### TO-DO ITEM
Report only the number of lines in the entries below that hold the word "assign".

### MATERIAL SHOWN
============================================================
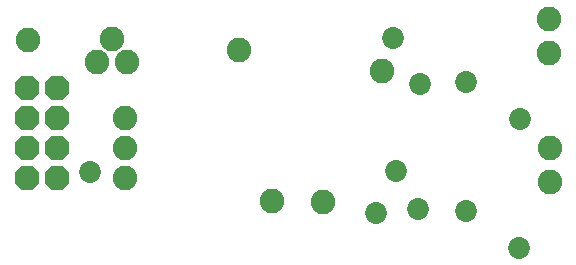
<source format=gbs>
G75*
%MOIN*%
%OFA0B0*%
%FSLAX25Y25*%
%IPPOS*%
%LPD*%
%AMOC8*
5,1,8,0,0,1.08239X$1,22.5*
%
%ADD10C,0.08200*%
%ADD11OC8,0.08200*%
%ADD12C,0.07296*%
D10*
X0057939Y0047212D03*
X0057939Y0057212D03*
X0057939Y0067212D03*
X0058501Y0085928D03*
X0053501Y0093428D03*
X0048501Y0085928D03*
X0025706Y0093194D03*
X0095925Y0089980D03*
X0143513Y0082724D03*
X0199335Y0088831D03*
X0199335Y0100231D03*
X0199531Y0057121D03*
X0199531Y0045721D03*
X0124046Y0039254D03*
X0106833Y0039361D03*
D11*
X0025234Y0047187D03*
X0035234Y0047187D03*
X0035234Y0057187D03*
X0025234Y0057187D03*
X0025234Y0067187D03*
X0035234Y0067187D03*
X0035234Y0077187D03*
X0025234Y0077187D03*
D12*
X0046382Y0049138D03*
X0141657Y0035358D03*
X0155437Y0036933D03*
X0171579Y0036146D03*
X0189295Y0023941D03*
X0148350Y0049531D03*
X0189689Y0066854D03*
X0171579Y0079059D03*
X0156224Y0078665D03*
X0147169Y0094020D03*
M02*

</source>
============================================================
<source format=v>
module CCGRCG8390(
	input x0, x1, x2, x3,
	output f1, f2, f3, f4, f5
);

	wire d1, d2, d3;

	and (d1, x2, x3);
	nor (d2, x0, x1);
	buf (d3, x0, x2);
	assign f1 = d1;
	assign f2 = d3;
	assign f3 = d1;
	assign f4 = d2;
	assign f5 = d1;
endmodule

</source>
============================================================
### WRITTEN ANSWER
5